Wednesday, October 31, 2007

Bamboo Microscopes

Nature has an article about an organization in India called Jodo Gyan that provides educational services to underprivileged children. One of their products, a bamboo microscope that costs only $4, is attracting particular attention. Not surprisingly, the inexpensive device is in high demand. Microscopes are a great way to engage kids in science - looking at something they can't otherwise see can be very cool. However, making one for $4 could be transformative - now if we can just get some to the U.S.

A quick Google search found that Jodo Gyan considers itself a social enterprise (as opposed to a not-for-profit or NGO). They create products and deliver services to engage kids in learning in effective ways.

Link to Nature article

(Thanks to BoingBoing for the reference)

Monday, October 29, 2007

Baseball and the Evolution of Language

This post has little to do with my usual topic, but it may be of interest to anyone who works with kids or has ever complained about "kids these days" not knowing proper English. As huge Boston Red Sox fan (Go Sox - World Series champs!), I was drawn to this repost on Slate about how they spell S-O-X. Not surprisingly, our current battle with the language of text messaging (or worse, LOLspeak) is not the first time that efforts have been made to simplify the English language. Did you know that Noah Webster was mostly successful at changing irregular words like "gaol" to "jail", but less successful with "group" to "groop"? I was also interested to learn that Teddy Roosevelt tried to replace the "-ed" suffix with "-t". And, thanks to the practice of the day, the Declaration of Independence will always look like it encourages the "Purfuit of Happineff" to me.

■ **Exercise description**
List every spelling change the blog posts say someone tried to make to English, naming who attempted each. The dataset records bear no relation to the blog posts.

■ **Dataset records**
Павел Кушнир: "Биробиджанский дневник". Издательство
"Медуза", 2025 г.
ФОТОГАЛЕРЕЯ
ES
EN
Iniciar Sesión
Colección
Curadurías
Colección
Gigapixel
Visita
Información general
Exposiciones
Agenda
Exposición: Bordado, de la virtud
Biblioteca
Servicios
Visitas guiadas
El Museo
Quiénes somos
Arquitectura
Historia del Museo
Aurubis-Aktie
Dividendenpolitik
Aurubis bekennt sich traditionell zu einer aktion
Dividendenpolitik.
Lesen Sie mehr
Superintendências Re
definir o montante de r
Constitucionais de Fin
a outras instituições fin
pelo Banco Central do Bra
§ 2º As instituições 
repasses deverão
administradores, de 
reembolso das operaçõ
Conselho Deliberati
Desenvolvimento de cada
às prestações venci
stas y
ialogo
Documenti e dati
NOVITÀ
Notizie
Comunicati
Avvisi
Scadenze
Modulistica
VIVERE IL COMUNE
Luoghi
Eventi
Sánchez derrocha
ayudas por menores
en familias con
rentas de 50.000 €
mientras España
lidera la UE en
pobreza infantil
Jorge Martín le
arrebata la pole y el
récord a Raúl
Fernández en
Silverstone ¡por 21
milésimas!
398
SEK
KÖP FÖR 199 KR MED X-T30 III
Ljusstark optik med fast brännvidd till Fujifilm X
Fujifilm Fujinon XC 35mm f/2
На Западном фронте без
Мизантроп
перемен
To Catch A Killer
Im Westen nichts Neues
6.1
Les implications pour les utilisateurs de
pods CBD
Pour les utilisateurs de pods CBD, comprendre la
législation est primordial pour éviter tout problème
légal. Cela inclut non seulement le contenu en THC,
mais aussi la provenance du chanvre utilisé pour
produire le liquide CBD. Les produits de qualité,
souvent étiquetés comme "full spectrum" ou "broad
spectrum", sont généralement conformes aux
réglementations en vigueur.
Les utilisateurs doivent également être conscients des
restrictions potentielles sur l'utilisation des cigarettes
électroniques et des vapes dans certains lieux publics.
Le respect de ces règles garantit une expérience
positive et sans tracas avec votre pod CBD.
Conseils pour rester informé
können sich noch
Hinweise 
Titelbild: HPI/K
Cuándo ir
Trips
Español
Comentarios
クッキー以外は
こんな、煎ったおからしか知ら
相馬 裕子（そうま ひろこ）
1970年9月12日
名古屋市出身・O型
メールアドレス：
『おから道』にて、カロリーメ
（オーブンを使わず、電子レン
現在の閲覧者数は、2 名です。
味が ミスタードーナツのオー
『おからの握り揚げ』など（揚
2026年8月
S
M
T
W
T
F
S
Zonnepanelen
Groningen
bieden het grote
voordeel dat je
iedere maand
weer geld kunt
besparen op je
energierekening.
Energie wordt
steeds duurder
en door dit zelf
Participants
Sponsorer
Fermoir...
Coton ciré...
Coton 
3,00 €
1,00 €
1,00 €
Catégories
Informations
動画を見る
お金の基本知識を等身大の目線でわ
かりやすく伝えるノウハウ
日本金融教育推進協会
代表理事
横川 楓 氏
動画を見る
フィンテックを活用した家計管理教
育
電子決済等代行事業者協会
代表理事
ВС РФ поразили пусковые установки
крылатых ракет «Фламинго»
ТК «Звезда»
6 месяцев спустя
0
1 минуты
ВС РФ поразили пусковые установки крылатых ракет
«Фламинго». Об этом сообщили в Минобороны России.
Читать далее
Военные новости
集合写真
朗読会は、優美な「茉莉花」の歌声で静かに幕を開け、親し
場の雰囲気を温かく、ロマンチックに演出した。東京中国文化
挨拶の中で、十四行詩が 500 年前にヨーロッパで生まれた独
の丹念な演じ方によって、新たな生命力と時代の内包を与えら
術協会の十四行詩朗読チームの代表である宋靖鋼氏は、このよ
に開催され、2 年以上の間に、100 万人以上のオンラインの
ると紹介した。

■ **Task response**
- "gaol" to "jail" (Noah Webster)
- "group" to "groop" (Noah Webster)
- the "-ed" suffix to "-t" (Teddy Roosevelt)